Over the years, the club has made the athletic programs better in ways small and large, purchasing team bags for student-athletes and a John Deere all-terrain vehicle to keep the playing fields in excellent condition. They've contributed sound and video systems and a lighted scorer's table for the Coffin Field House, as well as a records board for the Knight Natatorium.

This list goes on, amounting to some monetary contributions of more than $340,000. Just as importantly, the club's work (and play) has always made life better for individuals—students, coaches, parents, fans.

Erica DeSanty '05, a former tri-captain of the women's basketball team, said that while the “material advancements” brought about by the club made her athletic experience better, their involvement and support for her team meant more to her. “As strong supporters of our team, they personally made me feel like I was a great athlete. Coming to all of our games, hanging signs in the gym and always telling each of us how well we did, (they) will improve the college experience of any athlete.”

Trevor Dorian '05, a former co-captain of the men's baseball team, benefited specifically from the Chargers Club's contributions his team, which made dugouts and indoor batting cages and other equipment possible. “The Chargers Club made a difference for the team every day that we trained and competed,” he said.

Jim Daley '08 plays on the men's soccer team and serves as student member of the Chargers' Board. He belieevs the club is an essential part of all the athletic teams, providing equipment and accessories, and ensuring that all athletes can compete at a high level. “As part of the Chargers Club, I'm able to experience, first hand, the generosity and help that the members are able to provide to the athletic community.”

The New Era

Jen Ellis joined the Chargers Club Board in 1989 and became its president in 1992. She continues in the role today and has been part of the club's, as well as the college's, evolution.

“As the college grew and prospered, it could now afford to operationally support 16 varsity teams. (The club) tries to make the programs better and nicer by purchasing items the coaches and administration requests—above and beyond the basics to make our program stand out among others in our conference,” Ellis said.

Athletic Director Debi Field McGrath '68 believes the involvement and support of the Chargers Club is what makes Colby-Sawyer's athletic program special. “Their personal commitment to students and teams, as well as their financial support, has helped to launch Colby-Sawyer as one of the premier athletics programs in New England,” McGrath said.

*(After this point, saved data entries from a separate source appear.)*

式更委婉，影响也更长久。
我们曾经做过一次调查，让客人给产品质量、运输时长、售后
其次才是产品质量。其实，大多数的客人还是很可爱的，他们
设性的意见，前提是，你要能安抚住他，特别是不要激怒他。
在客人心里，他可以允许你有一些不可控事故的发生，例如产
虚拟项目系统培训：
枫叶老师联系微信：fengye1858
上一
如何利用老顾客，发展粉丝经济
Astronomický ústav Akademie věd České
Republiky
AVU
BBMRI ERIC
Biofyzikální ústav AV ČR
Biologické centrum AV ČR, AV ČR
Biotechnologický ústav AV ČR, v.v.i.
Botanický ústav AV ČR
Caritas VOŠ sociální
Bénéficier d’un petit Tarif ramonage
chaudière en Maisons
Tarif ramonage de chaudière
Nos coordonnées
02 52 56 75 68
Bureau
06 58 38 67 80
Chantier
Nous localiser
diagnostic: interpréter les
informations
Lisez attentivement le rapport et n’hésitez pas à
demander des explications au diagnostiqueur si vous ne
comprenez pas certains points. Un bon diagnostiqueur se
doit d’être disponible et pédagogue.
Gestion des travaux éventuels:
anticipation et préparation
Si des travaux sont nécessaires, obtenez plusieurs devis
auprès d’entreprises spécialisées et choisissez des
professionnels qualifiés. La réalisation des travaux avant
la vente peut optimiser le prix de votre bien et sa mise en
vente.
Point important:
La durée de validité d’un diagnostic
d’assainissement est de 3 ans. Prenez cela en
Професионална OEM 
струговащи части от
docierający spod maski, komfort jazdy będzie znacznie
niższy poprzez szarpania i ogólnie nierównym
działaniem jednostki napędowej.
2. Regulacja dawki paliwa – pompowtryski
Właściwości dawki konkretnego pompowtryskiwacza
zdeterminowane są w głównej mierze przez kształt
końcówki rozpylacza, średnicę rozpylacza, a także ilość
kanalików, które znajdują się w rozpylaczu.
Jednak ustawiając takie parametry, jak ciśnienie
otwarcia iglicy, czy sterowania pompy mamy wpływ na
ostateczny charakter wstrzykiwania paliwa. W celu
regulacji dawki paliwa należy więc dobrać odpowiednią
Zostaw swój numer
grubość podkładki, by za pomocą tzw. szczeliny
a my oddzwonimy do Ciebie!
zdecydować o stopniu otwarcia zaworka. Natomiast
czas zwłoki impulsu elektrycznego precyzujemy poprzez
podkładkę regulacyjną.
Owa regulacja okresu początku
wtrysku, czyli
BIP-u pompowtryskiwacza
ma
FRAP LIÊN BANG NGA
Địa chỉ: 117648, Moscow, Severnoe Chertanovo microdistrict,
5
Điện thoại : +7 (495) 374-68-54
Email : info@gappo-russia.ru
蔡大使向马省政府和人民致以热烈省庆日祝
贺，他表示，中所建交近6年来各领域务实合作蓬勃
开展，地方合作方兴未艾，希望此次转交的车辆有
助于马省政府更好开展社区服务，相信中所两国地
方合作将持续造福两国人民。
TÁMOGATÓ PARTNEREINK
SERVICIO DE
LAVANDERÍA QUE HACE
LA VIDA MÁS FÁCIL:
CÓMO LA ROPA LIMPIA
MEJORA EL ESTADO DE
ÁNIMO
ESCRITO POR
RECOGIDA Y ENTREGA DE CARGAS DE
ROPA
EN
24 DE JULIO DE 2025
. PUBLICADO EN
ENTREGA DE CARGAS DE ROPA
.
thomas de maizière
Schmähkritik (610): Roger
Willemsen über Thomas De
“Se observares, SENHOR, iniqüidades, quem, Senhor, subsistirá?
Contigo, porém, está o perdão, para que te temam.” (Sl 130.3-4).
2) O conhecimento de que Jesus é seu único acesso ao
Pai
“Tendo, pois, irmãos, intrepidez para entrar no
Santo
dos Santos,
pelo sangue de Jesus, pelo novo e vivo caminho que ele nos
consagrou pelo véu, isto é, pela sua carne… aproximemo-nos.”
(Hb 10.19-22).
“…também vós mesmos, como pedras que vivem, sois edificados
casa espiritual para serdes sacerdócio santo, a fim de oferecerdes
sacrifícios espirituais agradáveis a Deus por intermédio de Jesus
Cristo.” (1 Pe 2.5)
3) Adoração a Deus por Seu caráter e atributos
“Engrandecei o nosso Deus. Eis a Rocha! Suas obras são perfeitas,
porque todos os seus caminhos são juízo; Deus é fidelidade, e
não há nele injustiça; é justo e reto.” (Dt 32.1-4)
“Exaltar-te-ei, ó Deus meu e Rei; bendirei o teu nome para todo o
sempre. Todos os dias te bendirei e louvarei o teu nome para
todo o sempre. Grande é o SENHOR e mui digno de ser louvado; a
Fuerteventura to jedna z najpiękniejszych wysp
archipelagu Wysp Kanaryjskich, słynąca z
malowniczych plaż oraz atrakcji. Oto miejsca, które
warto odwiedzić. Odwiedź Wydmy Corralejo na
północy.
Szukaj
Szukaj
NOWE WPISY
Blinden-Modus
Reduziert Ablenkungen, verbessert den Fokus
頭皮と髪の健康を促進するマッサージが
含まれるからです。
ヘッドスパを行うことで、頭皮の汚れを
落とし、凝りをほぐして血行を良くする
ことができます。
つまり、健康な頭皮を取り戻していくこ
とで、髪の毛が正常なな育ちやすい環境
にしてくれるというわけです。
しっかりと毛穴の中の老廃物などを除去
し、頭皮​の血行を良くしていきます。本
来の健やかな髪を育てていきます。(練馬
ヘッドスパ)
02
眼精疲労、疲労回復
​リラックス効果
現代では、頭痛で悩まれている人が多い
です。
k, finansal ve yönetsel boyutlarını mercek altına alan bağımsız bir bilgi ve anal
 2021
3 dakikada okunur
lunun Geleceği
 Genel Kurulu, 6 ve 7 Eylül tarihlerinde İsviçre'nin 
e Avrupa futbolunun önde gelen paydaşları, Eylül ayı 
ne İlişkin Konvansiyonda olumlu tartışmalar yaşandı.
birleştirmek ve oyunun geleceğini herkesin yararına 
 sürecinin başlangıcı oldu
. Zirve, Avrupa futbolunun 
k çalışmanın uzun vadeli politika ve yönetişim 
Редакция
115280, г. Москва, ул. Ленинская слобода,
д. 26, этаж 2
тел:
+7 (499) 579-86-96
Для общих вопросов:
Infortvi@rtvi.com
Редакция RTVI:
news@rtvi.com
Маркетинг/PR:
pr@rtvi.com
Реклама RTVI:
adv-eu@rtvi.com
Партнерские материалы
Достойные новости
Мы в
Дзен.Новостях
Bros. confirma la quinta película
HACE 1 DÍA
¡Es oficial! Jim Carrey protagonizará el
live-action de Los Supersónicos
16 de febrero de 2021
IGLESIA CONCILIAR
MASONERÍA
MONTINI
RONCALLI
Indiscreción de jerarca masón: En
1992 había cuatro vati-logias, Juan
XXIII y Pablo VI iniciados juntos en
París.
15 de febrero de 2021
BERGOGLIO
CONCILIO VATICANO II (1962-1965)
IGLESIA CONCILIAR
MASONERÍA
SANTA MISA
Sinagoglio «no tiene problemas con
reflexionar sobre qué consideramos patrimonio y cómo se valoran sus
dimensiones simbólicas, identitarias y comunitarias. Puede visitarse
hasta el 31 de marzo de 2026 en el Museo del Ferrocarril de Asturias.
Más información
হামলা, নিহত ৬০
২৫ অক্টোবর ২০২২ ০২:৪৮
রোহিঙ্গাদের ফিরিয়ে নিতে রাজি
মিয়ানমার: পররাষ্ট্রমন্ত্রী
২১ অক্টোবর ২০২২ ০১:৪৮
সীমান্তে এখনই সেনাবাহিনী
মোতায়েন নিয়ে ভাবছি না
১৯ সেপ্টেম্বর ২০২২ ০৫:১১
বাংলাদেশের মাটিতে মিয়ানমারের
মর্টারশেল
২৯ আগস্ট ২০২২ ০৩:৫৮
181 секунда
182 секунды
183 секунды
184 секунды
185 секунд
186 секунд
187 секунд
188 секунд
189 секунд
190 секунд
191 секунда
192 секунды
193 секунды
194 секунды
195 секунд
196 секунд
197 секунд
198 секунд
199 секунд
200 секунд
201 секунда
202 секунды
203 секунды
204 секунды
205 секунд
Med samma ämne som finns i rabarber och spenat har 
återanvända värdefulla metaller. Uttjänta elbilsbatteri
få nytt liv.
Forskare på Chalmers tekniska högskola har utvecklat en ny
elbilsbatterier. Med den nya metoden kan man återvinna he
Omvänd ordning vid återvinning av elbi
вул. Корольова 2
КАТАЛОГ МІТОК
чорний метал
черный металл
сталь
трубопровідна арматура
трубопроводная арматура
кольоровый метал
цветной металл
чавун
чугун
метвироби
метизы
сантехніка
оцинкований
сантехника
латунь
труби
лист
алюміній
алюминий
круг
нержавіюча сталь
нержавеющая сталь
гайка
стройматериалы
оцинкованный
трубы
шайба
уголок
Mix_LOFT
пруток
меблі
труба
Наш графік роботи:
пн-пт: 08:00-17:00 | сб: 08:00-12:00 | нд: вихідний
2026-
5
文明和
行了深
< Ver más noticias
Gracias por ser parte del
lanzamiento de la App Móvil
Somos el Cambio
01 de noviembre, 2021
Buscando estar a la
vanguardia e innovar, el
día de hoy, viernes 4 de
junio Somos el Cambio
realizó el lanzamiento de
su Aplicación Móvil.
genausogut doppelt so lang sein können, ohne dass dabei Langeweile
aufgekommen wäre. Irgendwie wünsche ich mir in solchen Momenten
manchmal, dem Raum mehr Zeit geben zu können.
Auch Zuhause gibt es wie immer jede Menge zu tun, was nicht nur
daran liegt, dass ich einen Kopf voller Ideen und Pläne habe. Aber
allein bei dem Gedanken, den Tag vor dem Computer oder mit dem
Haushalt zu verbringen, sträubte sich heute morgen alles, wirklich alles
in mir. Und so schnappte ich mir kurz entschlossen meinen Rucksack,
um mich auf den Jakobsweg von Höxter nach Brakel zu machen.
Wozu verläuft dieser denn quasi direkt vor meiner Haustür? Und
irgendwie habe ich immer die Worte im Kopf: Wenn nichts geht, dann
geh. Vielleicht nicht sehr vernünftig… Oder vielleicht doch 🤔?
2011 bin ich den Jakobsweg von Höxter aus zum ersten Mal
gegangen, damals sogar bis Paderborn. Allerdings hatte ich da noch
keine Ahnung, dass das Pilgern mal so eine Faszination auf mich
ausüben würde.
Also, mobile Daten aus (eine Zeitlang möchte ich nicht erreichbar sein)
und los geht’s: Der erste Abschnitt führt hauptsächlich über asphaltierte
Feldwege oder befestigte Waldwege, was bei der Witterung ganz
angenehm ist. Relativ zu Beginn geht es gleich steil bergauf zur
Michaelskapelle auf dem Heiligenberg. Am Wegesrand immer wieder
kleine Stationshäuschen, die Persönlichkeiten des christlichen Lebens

“We have more work to do, but we are well on the way to providing a truly quality experience for our student-athletes. I'm so appreciative and offer my kudos to the entire membership,who have given so much of their time and energy over the years."

The Chargers Club's mission remains much the same as it was in 1982, but benefit auctions have been replaced by an annual Tennis Tournament on campus, small retail and raffle efforts, and broad-based annual appeal letter sent to alumni and friends of the college. The club now raises about $20,000 annually to support the athletic awards ceremony and the teams' wish lists.

“We may add another larger annual event to our schedule soon to allow us to raise more friends and funds for Colby-Sawyer athletics,” Ellis added.

The founders of the Chargers Club still take pride in their accomplishments, in part because what began as a tiny group of friends with good intentions has grown deep roots in the college and community.

“Jen's guidance has helped to realize our vision—that the Chargers Club would become an important part of the community,” said Janet Kidder. “I've been involved in all kinds of boards and organizations but I'm really proud to have been a founding member of the Chargers because it's still going strong. They are wonderful women, and I'm so pleased to have been a part of it.”